- [Goal of the exercise]: When the listing below reaches the line that has "right knee: (274, 476)", start reproducing exactly; stop after the line that has "right elbow: (175, 296)", and drop the pictures.

Task material Start Marker

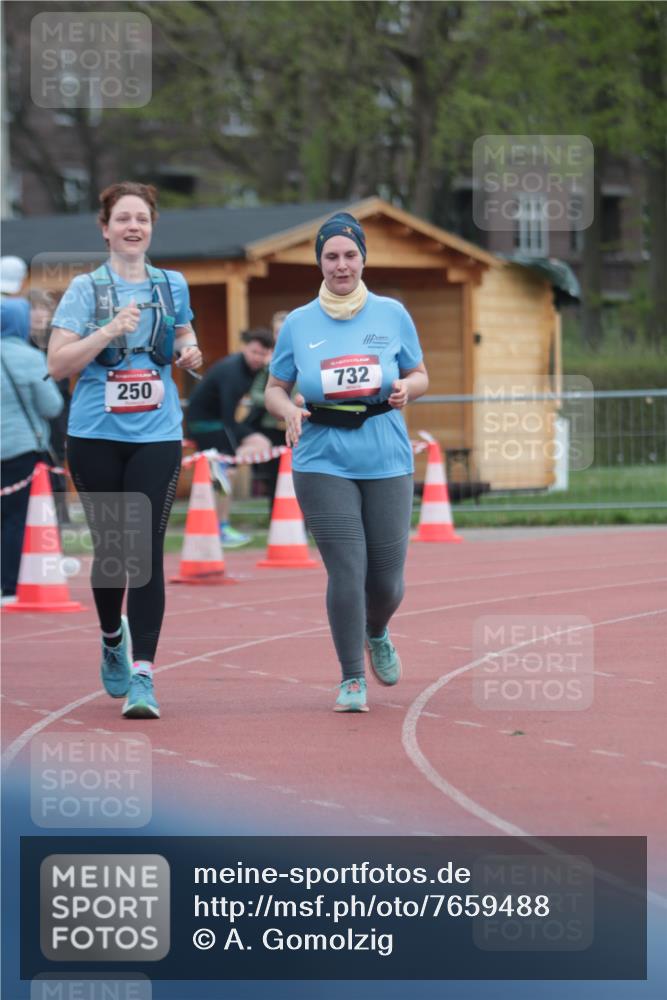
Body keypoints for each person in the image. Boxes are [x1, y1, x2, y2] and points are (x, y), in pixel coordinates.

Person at [48, 181, 202, 719]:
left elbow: (183, 337)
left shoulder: (171, 284)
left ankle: (144, 676)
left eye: (142, 218)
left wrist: (190, 352)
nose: (133, 227)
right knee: (114, 551)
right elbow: (58, 364)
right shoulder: (85, 290)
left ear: (152, 225)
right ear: (105, 227)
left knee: (146, 551)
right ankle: (112, 636)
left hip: (157, 434)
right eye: (123, 219)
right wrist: (108, 329)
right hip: (95, 436)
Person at [265, 212, 429, 713]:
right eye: (331, 256)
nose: (341, 265)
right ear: (319, 261)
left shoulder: (391, 313)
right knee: (347, 569)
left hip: (385, 454)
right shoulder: (298, 322)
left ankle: (376, 631)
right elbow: (274, 388)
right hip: (322, 458)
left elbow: (420, 373)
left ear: (363, 259)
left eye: (350, 255)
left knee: (387, 580)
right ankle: (351, 677)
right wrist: (289, 409)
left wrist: (406, 387)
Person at [185, 328, 273, 546]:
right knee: (228, 473)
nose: (257, 358)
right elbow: (227, 417)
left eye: (263, 354)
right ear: (245, 348)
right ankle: (220, 527)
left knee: (261, 442)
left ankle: (224, 469)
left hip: (222, 421)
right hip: (205, 424)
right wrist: (231, 452)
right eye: (254, 352)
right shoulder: (232, 370)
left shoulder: (257, 369)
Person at [1, 297, 64, 604]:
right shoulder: (29, 357)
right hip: (20, 448)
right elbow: (52, 406)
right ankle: (11, 586)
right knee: (16, 518)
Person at [28, 290, 72, 524]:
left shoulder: (58, 339)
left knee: (56, 461)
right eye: (33, 308)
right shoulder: (17, 342)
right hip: (28, 412)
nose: (38, 314)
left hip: (57, 410)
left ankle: (59, 514)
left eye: (43, 308)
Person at [246, 310, 290, 507]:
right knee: (274, 476)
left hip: (299, 425)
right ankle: (276, 517)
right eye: (277, 331)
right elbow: (255, 392)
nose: (280, 335)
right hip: (272, 427)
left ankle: (304, 522)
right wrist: (276, 403)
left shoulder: (305, 352)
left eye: (284, 330)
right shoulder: (269, 361)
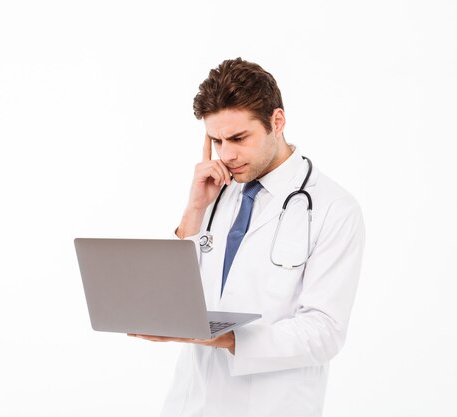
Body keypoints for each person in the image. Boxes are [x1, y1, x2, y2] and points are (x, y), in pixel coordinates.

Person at [129, 58, 365, 417]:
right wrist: (193, 211)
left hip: (273, 405)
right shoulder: (216, 191)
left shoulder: (334, 208)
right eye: (216, 140)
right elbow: (175, 296)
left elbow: (325, 332)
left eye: (239, 138)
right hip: (191, 403)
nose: (227, 154)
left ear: (277, 122)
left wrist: (225, 337)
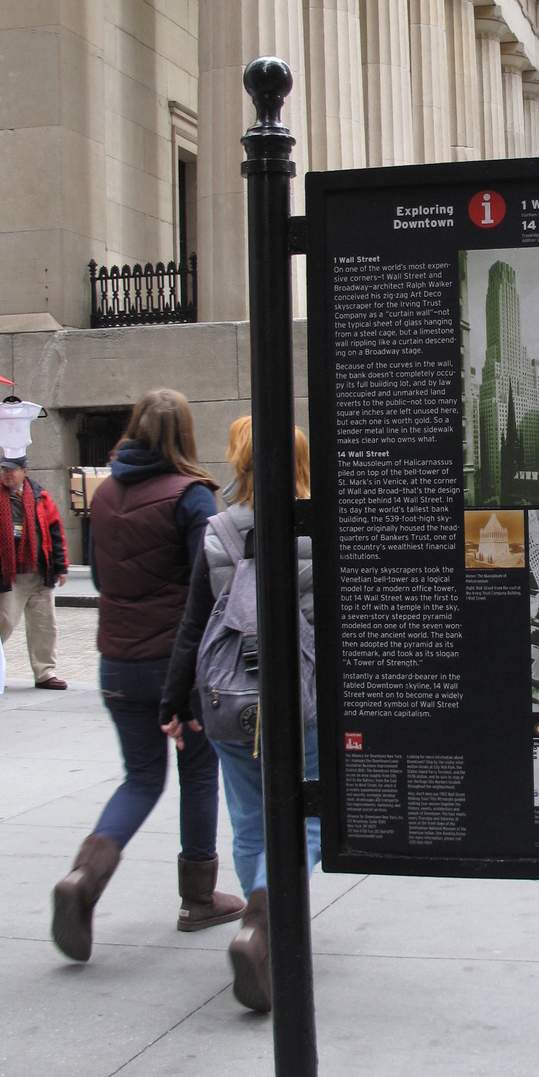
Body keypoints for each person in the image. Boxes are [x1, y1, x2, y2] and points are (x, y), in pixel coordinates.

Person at [51, 389, 243, 961]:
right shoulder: (192, 496)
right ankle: (199, 899)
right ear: (185, 433)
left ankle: (84, 877)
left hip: (116, 661)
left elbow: (102, 581)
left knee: (140, 778)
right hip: (176, 664)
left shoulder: (106, 494)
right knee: (199, 772)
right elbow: (214, 587)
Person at [161, 420, 320, 1012]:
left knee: (251, 823)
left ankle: (259, 912)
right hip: (305, 701)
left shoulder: (218, 531)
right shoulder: (322, 528)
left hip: (231, 702)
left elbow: (194, 625)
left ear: (239, 464)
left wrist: (174, 702)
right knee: (312, 816)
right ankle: (265, 915)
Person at [0, 455, 69, 689]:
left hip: (39, 573)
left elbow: (55, 532)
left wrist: (61, 566)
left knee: (44, 625)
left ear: (24, 471)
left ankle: (45, 672)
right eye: (4, 470)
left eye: (12, 470)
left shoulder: (41, 497)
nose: (7, 474)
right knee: (2, 623)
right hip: (7, 575)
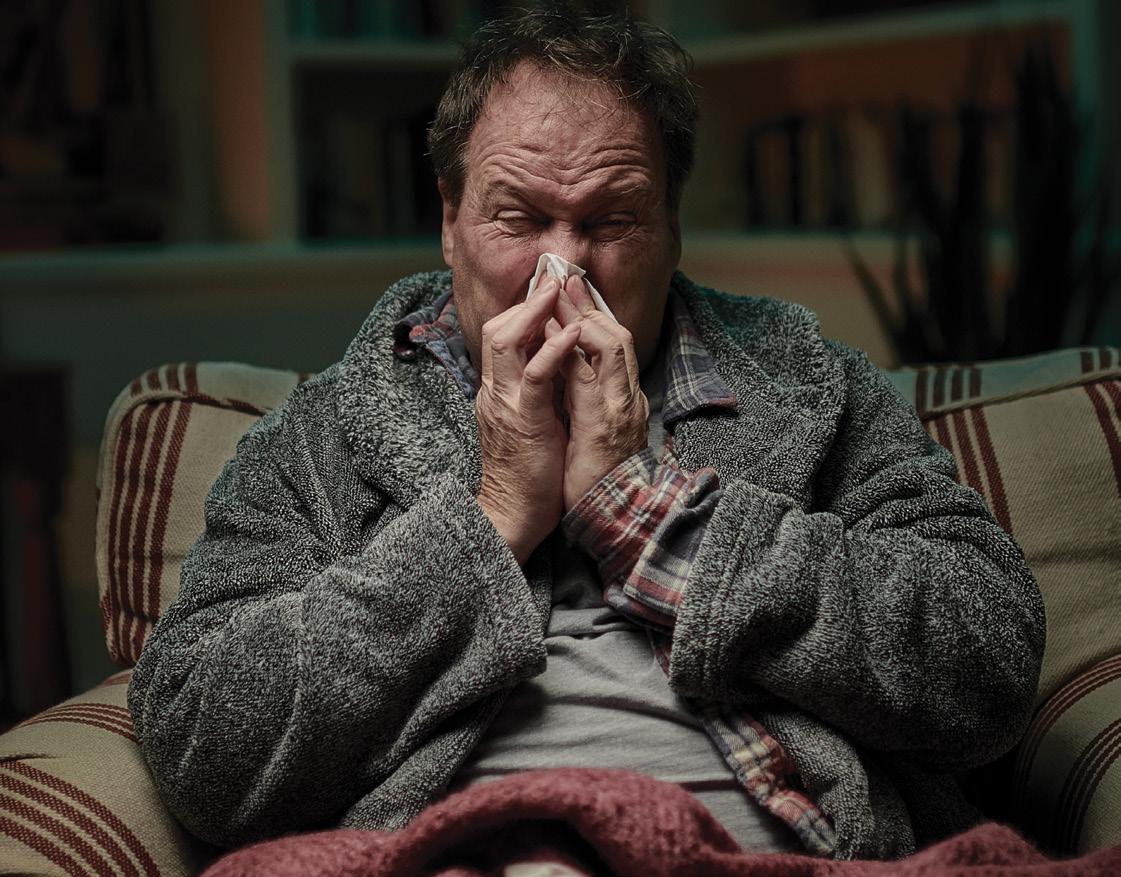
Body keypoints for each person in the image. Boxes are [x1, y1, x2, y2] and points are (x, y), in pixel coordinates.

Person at [128, 5, 1045, 861]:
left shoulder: (812, 384)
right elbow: (205, 746)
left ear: (671, 227)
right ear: (449, 221)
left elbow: (989, 664)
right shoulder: (317, 436)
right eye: (518, 217)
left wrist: (651, 516)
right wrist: (489, 520)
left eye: (611, 220)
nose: (563, 271)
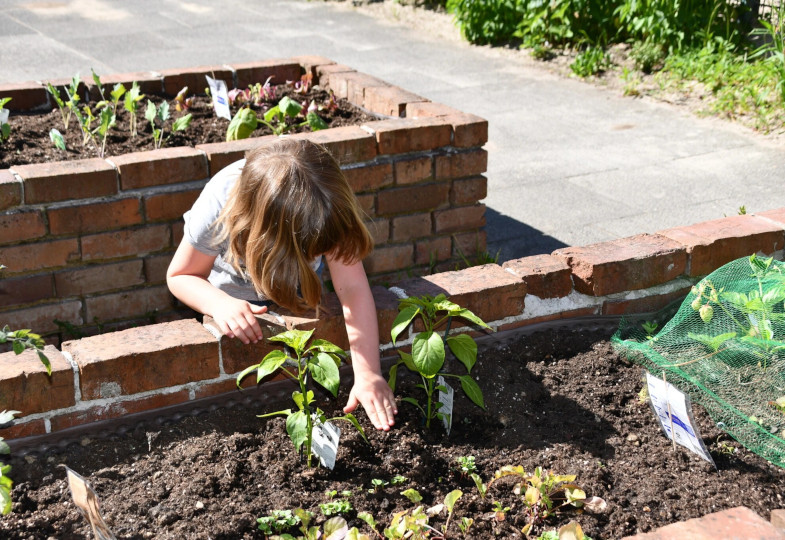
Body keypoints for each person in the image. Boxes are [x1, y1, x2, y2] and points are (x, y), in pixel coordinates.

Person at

Task material End Marker

- [Output]:
right knee: (274, 476)
left hip: (299, 425)
right ankle: (276, 517)
right eye: (277, 331)
right elbow: (255, 392)
nose: (280, 335)
right hip: (272, 427)
left ankle: (304, 522)
right wrist: (276, 403)
left shoulder: (305, 352)
left eye: (284, 330)
right shoulder: (269, 361)
Body keypoints for each person in the image. Boxes are [x1, y1, x2, y2] and points are (x, y), in pixel coordinates.

Person at [129, 58, 365, 417]:
right wrist: (193, 211)
left hip: (273, 405)
right shoulder: (216, 191)
left shoulder: (334, 208)
right eye: (216, 140)
right elbow: (175, 296)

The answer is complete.